→ Job item A
According to the passage on INTO LIGHT, what is the exhibit's layout reminiscent of?

→ Text
------------
In INTO LIGHT, the hand-drawn pencil portraits are rendered with quiet precision, their monochromatic tones and unadorned presentation focusing attention on the humanity of each subject. The absence of color, decoration, or visual clutter directs the viewer inward, much like Rothko’s dark, layered canvases, which appear black at first glance but reveal subtle chromatic depths upon sustained viewing.
Rothko rejected the idea of art as representation, seeking instead to evoke spiritual and existential presence through color and form. Similarly, INTO LIGHT transcends mere portraiture; it becomes a meditative encounter with loss, memory, and dignity. The exhibit’s layout—reminiscent of a sanctuary—encourages slow, reverent engagement, paralleling the hushed, skylit space of the Rothko Chapel, where viewers are surrounded by art that does not declare, but invites.
Both works rely on emotional weight carried by simplicity: Rothko’s veiled rectangles of color, emerging from darkness; the INTO LIGHT portraits, emerging from erasure. Neither demands attention through spectacle. Instead, they offer a space for quiet witness, where the viewer’s own reflection becomes part of the experience—transforming grief into a shared, sacred stillness.
------------
(Stored entries)
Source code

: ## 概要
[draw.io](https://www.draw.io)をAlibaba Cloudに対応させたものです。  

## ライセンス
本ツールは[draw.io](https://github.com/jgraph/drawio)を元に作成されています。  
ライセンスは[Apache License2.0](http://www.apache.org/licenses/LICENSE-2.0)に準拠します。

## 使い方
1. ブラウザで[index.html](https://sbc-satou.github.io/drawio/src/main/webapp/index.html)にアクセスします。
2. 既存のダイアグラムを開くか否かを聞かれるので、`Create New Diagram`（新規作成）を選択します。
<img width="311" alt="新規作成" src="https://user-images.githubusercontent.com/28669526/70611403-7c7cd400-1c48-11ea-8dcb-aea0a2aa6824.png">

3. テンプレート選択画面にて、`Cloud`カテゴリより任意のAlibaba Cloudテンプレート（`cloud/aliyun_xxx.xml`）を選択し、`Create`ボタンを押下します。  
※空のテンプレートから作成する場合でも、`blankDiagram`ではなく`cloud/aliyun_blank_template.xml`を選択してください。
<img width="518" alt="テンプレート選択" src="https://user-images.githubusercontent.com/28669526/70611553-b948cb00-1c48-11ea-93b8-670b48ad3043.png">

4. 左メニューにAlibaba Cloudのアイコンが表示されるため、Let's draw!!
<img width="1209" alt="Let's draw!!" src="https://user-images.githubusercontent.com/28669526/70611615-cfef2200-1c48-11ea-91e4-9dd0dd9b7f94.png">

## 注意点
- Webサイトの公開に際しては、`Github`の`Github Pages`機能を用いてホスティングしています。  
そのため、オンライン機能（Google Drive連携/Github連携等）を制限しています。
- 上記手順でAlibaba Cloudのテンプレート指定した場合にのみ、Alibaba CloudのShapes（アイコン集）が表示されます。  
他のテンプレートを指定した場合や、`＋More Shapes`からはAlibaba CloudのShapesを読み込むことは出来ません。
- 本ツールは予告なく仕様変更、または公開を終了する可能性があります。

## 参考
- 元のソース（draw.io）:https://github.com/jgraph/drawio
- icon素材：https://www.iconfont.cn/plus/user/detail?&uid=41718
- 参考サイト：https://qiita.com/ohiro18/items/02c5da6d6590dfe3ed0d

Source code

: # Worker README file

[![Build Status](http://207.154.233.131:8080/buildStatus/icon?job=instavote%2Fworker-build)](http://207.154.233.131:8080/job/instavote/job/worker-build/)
------------
→ Job item B
Count how many lines of the entries contain the string "images", treating case as significant, and give only the number.

→ Answer A
A sanctuary.

→ Answer B
3